Beleid bij aangetoonde antifosfolipiden antistoffen

Bij patiënten met een obstetrische APS of bij patiënten met persisterende positieve antifosfolipide antistoffen zonder trombotisch event is er:

  • Geen indicatie voor standaard profylactische antistolling
  • Wel profylactische antistolling in hoog risico situatie (zoals langdurige bedrust, operaties, kraambed etc.) met bijv. Nadroparine 1dd 5700 EH s.c.
  • Het advies de orale anticonceptiepil niet te gebruiken

Beleid bij vasculaire antifosfolipiden syndroom

Veneuze trombose en APS
Er is een indicatie bij een eerste veneuze trombose voor levenslange behandeling met een vitamine K antagonist. (normale therapeutische intensiteit, INR 2.0-3.0). Op dit moment wordt het gebruik van DOACs afgeraden bij patiënten met een APS i.v.m. een hoger risico op een recidief trombose t.o.v. een VKA. Bij patiënten met recidief veneuze trombose onder therapeutische antistolling moet een hogere intensiteit nagestreefd worden (INR 2,5-3,5).

Arteriële trombose en APS
Bij patiënten met een eerste arteriële trombose, zonder andere uitlokkende factor dan APS, is de behandeling met een vitamine K antagonist (streef INR 2.0-3.0) even effectief als met clopidogrel. Bij een recidief arteriële trombose onder clopidogrel is het advies te switchen naar een vitamine K antagonist (streef INR 2.0-3.0)

Catastrofaal APS (CAPS)
CAPS is een zeldzame complicatie van APS wat bij ongeveer 1% van de APS patiënten voorkomt. Er is sprake van massale (meestal arteriële) trombose van de kleine vaten, leidend tot multiorgaan falen. Behandeling onderliggende oorzaak (infecties), antistolling en corticosteroïden.
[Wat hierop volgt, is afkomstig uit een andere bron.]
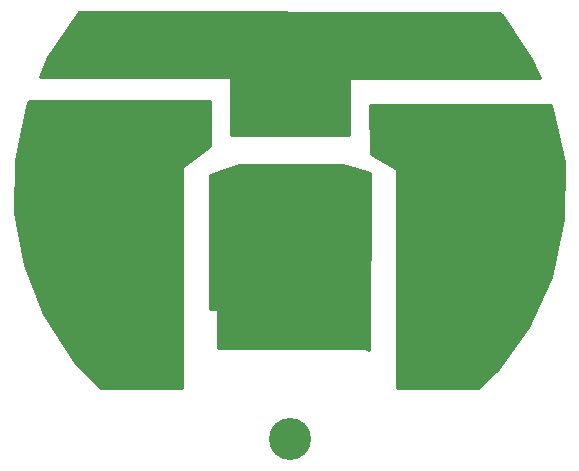
<source format=gbs>
G04 (created by PCBNEW (2013-june-11)-stable) date Tue 21 Jul 2015 11:16:44 AM EDT*
%MOIN*%
G04 Gerber Fmt 3.4, Leading zero omitted, Abs format*
%FSLAX34Y34*%
G01*
G70*
G90*
G04 APERTURE LIST*
%ADD10C,0.00590551*%
%ADD11C,0.27*%
%ADD12C,0.14*%
%ADD13C,0.01*%
G04 APERTURE END LIST*
G54D10*
G54D11*
X33400Y-18900D03*
X18400Y-18900D03*
G54D12*
X25900Y-27200D03*
G54D10*
G36*
X34224Y-15180D02*
X27870Y-15180D01*
X27870Y-17060D01*
X23940Y-17060D01*
X23940Y-15134D01*
X17575Y-15154D01*
X17854Y-14483D01*
X18866Y-12990D01*
X32876Y-12994D01*
X32982Y-13083D01*
X33955Y-14543D01*
X34224Y-15180D01*
X34224Y-15180D01*
G37*
G54D13*
X34224Y-15180D02*
X27870Y-15180D01*
X27870Y-17060D01*
X23940Y-17060D01*
X23940Y-15134D01*
X17575Y-15154D01*
X17854Y-14483D01*
X18866Y-12990D01*
X32876Y-12994D01*
X32982Y-13083D01*
X33955Y-14543D01*
X34224Y-15180D01*
G54D10*
G36*
X23234Y-15930D02*
X23230Y-17445D01*
X22300Y-18155D01*
X22300Y-25510D01*
X19610Y-25510D01*
X18744Y-24643D01*
X17704Y-23047D01*
X17068Y-21416D01*
X16750Y-19675D01*
X16769Y-17895D01*
X17128Y-16123D01*
X17195Y-15930D01*
X23234Y-15930D01*
X23234Y-15930D01*
G37*
G54D13*
X23234Y-15930D02*
X23230Y-17445D01*
X22300Y-18155D01*
X22300Y-25510D01*
X19610Y-25510D01*
X18744Y-24643D01*
X17704Y-23047D01*
X17068Y-21416D01*
X16750Y-19675D01*
X16769Y-17895D01*
X17128Y-16123D01*
X17195Y-15930D01*
X23234Y-15930D01*
G54D10*
G36*
X35029Y-17985D02*
X35010Y-19884D01*
X34592Y-21804D01*
X33856Y-23464D01*
X32842Y-24866D01*
X32170Y-25495D01*
X29480Y-25495D01*
X29480Y-18211D01*
X28609Y-17691D01*
X28580Y-16090D01*
X34619Y-16090D01*
X35029Y-17985D01*
X35029Y-17985D01*
G37*
G54D13*
X35029Y-17985D02*
X35010Y-19884D01*
X34592Y-21804D01*
X33856Y-23464D01*
X32842Y-24866D01*
X32170Y-25495D01*
X29480Y-25495D01*
X29480Y-18211D01*
X28609Y-17691D01*
X28580Y-16090D01*
X34619Y-16090D01*
X35029Y-17985D01*
G54D10*
G36*
X28559Y-18337D02*
X28549Y-24255D01*
X28398Y-24180D01*
X23510Y-24180D01*
X23510Y-22881D01*
X23250Y-22871D01*
X23250Y-18396D01*
X24207Y-18090D01*
X27673Y-18090D01*
X28559Y-18337D01*
X28559Y-18337D01*
G37*
G54D13*
X28559Y-18337D02*
X28549Y-24255D01*
X28398Y-24180D01*
X23510Y-24180D01*
X23510Y-22881D01*
X23250Y-22871D01*
X23250Y-18396D01*
X24207Y-18090D01*
X27673Y-18090D01*
X28559Y-18337D01*
M02*

</source>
Bij levensbedreigende trombose evt. plasmaferese of gammaglobuline.

Zwangerschap en positieve antifosfolipide antistoffen

Zonder trombose in de voorgeschiedenis:

  • lage dosis aspirine (eenmaal daags 80 mg) tot de 36e week
  • LMWH in profylactische dosering (nadroparine 5700 aXa EH 1 dd s.c.) gedurende de gehele zwangerschap en te continueren in kraambed tot 6 weken post-partum.

Indien een of meerdere tromboses in de voorgeschiedenis:

  • lage dosis aspirine (eenmaal daags 80 mg) tot de 36e week
  • LMWH in therapeutische dosering continueren o.g.v. anti-Xa spiegels tijdens de zwangerschap en gedurende 6 weken postpartum.